▸ **What the task requires**:
Copy every line below that has the word "resolution" in it.

Top of Source data

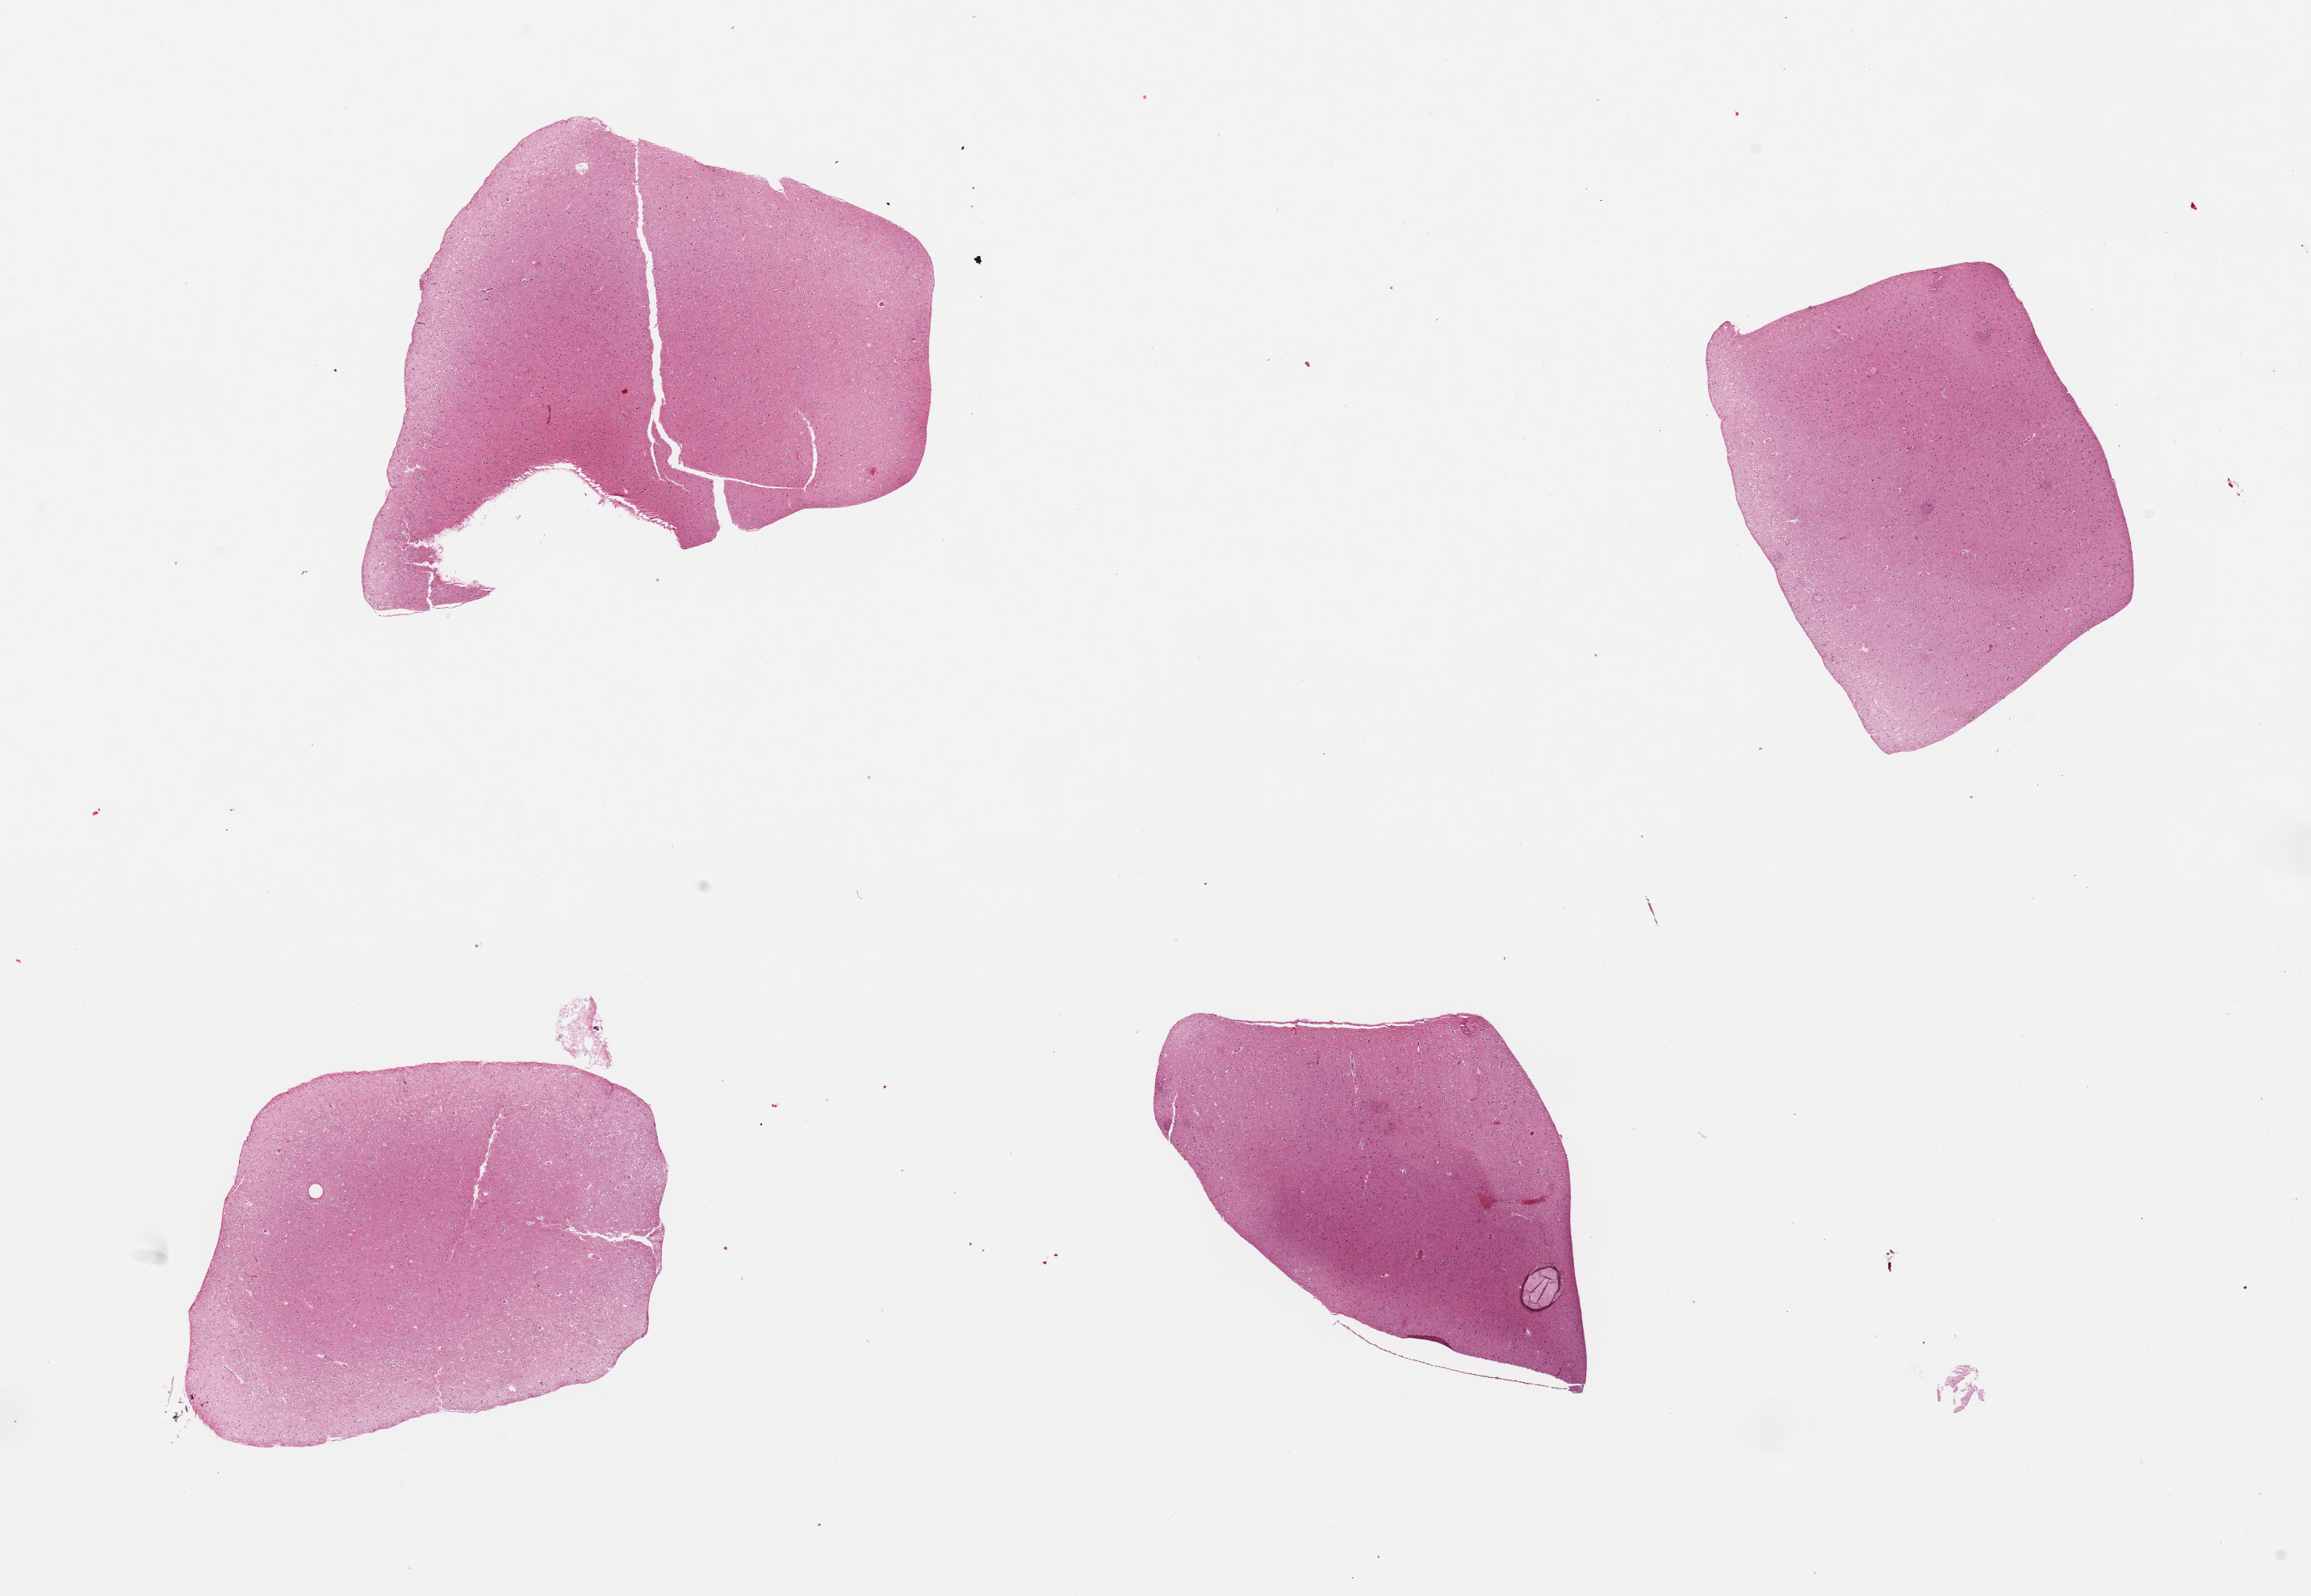
H&E whole-slide image, shown as a low-resolution overview of the whole scanned area (about 22.6 x 15.6 mm, slide scanned at 20x); PAXgene-fixed, paraffin-embedded tissue; target tissue: cerebral cortex; tissue donor sample. Donor: male.
- pathologist's review note for this sample: 4 pieces, no abnormalities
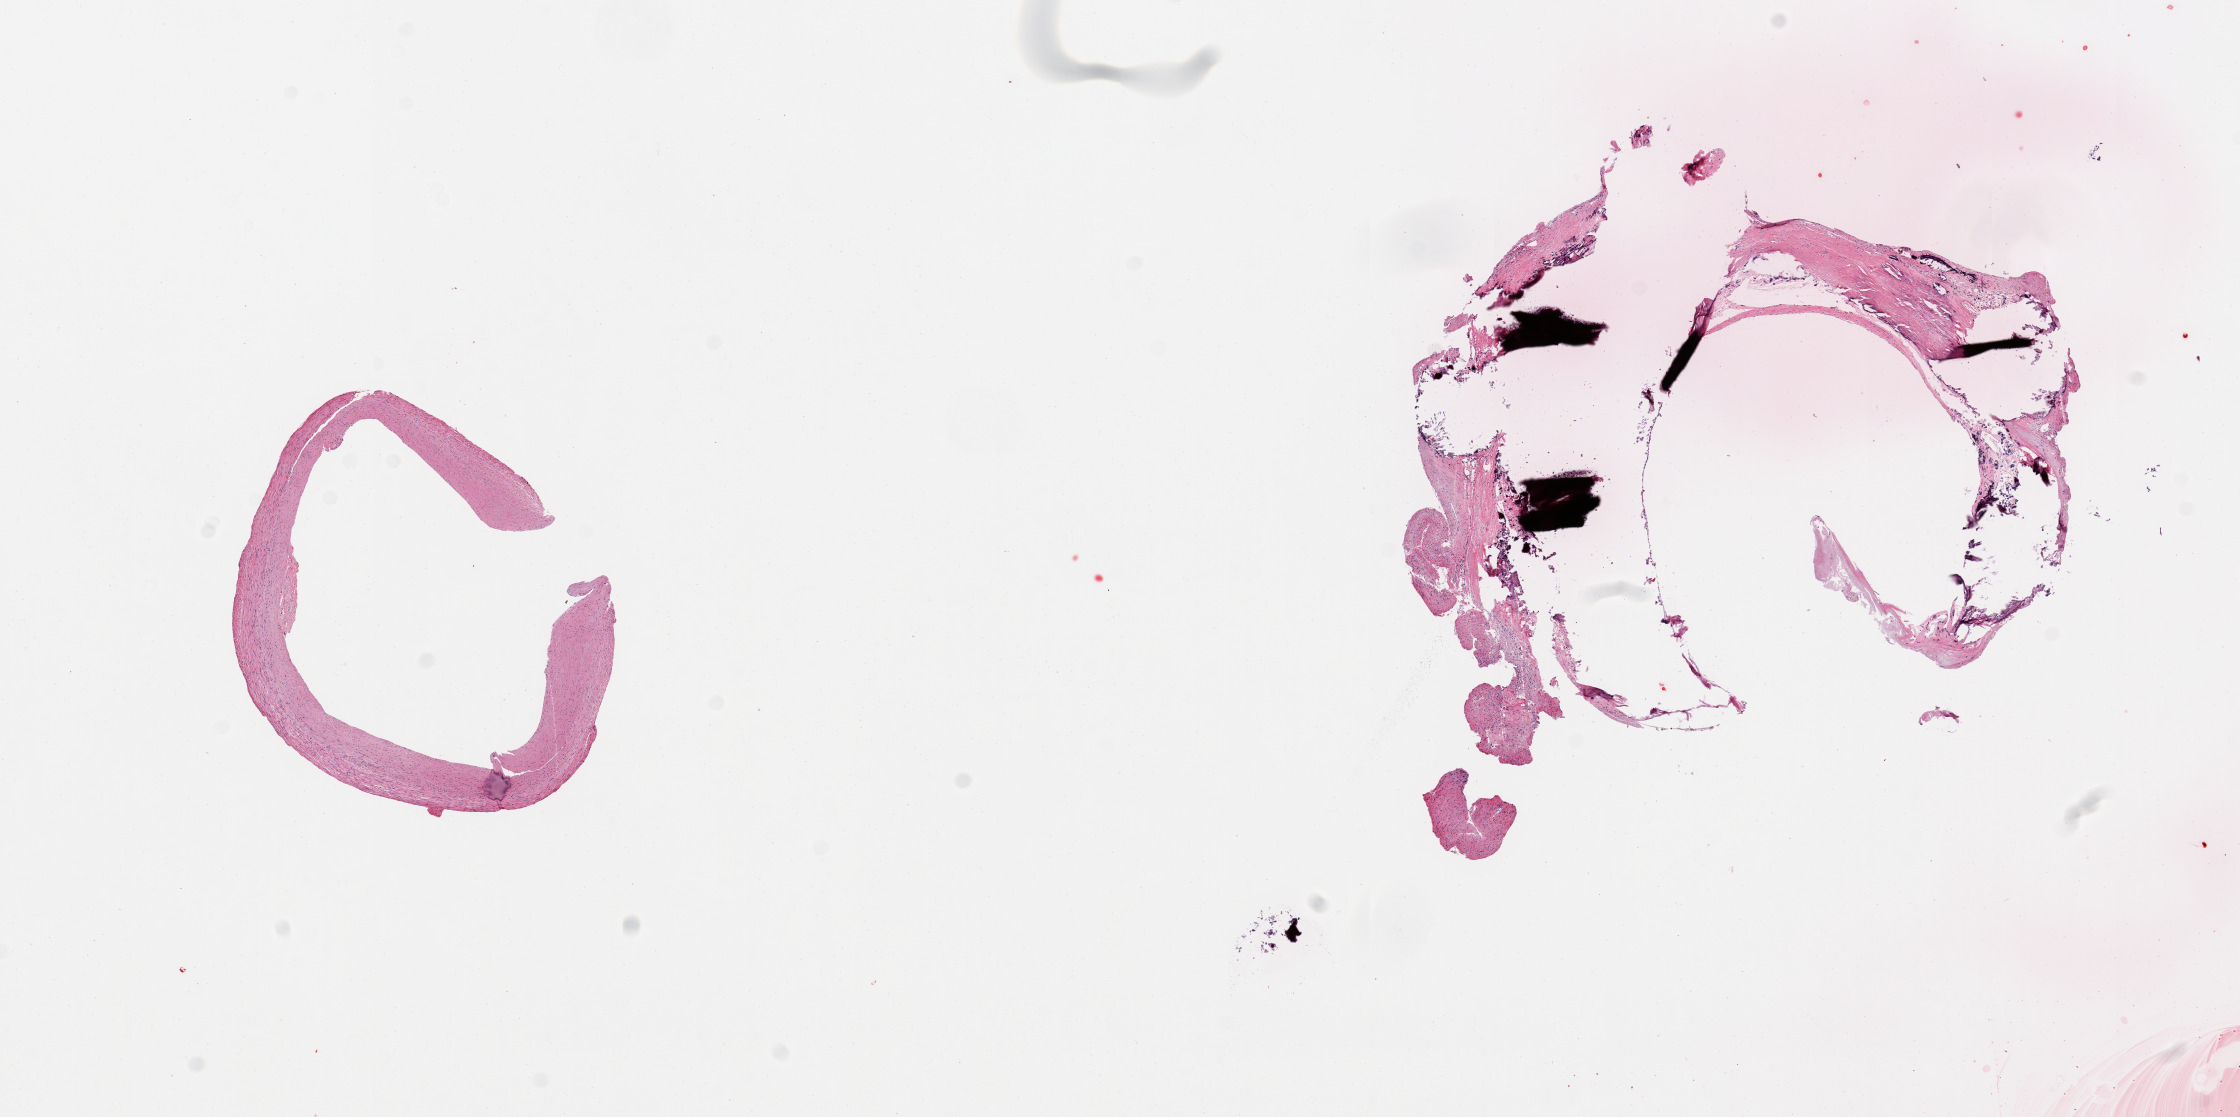
Whole-slide image, haematoxylin and eosin stain, low-resolution overview of the scanned area, about 17.7 x 8.8 mm, PAXgene-fixed, paraffin-embedded tissue, target tissue: coronary artery, tissue donor sample. Male donor.
Pathologist's review note for this sample: 2 pieces, subtotally occlusive calcifying atherosis, one section (shattered).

Bottom of Source data

▸ **Response to the task**:
H&E whole-slide image, shown as a low-resolution overview of the whole scanned area (about 22.6 x 15.6 mm, slide scanned at 20x); PAXgene-fixed, paraffin-embedded tissue; target tissue: cerebral cortex; tissue donor sample. Donor: male.
Whole-slide image, haematoxylin and eosin stain, low-resolution overview of the scanned area, about 17.7 x 8.8 mm, PAXgene-fixed, paraffin-embedded tissue, target tissue: coronary artery, tissue donor sample. Male donor.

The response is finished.